Hypnum fauriei Cardot, Beih. Bot. Centralbl. 17: 41. 1904.

Plants creeping, medium-sized, 4--8 cm, ca. 0.13 cm broad including leaves, yellowish brown to brownish green, somewhat glossy, often densely branched, regularly to irregularly pinnate, often attached to substratum by numerous rhizoids; branches up 1 cm, ca. 0.08 cm wide (with leaves). Stems lacking hyalodermis, reddish to yellowish; pseudoparaphyllia foliose, triangular to lanceolate.

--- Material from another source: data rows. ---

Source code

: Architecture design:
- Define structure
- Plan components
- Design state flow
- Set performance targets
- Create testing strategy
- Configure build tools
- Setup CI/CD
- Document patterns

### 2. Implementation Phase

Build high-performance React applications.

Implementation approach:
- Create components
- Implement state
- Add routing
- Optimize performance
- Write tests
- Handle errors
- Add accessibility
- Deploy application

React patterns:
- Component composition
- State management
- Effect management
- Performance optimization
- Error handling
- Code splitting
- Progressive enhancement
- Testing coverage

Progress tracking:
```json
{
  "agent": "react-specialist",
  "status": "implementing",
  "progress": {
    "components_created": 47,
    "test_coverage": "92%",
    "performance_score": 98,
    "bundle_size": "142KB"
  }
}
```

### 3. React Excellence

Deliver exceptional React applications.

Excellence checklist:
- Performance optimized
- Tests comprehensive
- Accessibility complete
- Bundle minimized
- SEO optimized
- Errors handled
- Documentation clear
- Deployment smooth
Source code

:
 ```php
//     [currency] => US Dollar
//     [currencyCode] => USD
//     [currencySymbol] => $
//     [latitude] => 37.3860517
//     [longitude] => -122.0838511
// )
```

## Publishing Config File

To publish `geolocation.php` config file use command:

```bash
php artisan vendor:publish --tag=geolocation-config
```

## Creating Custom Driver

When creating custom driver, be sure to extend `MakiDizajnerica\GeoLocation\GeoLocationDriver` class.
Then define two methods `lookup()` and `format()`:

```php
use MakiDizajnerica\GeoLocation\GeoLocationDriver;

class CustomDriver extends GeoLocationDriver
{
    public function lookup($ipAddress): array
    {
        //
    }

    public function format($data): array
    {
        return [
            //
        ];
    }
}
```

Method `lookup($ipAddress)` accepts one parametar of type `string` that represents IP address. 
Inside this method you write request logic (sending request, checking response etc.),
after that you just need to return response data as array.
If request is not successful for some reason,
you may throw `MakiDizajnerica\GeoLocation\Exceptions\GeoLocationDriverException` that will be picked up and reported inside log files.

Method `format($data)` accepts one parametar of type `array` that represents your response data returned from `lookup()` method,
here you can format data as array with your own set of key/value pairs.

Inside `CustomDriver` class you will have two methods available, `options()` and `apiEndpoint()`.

Leaves of stem falcate to circinate, from broadly ovate base, tapering to a slender acumen and narrowing to insertion, sometimes weakly cordate, 1.4(--2.2) × 0.4(--0.75) mm, yellowish brown at base, margin crenate to entire or toothed in acumen, proximal margin excavate in alar portions where the cells are often colored, hyaline and few (1--3), rectangular to quadrate and often bulging with 2 or 3 subquadrate to rectangular cells distally, sometimes with rectangular decurrent cells at insertion; median laminal cells linear to slightly vermicular, 50--70(--80) × 3--5 µm, basal cells shorter and thicker with thicker porose walls. Sexual condition autoicous. Seta 3--4 cm, reddish brown or yellowish brown. Capsule inclined to horizontal, cylindric, 2--3 × 0.9--1 mm, curved, brown when mature, operculum conic-apiculate, annulus 3-seriate, cilia of endostome 2--3, endostome segments with large perforations.

Capsules mature summer (July). Tree bases, stumps, rotten logs, occasionally on humus and rock, mixed forest; 0--2000 m, lower elevations in the northern part of the range but at higher elevations in the mountains southwards; N.B., N.S., Ont., Que.; Ga., Maine, Mich., Minn., N.H., N.Y., N.C., Pa., Tenn., Vt., Va., W.Va.; E Asia: Korea, Japan, Russia (Altai).

Hypnum fauriei has posed difficulties since its early report from North America as H. fertile, a species restricted to Europe. It appears to be uncommon, but superficial examination could allow misidentification as H. imponens or even H. plicatulum. The larger number of alar cells that are often delimited by colored cells nearby easily distinguish H. imponens from H. fauriei; the broad, foliose, much-toothed pseudoparaphyllia that are usually frequent in H. imponens differ markedly from the triangular to lanceolate pseudoparaphyllia occasionally found in H. fauriei. In addition, the erect rather than inclined capsules also immediately separate H. imponens. Hypnum plicatulum has few alar cells, but the leaf bases are somewhat to strongly auriculate, the plants are yellow-green, and the hyalodermous stem cells are apparent, all features lacking in H. fauriei.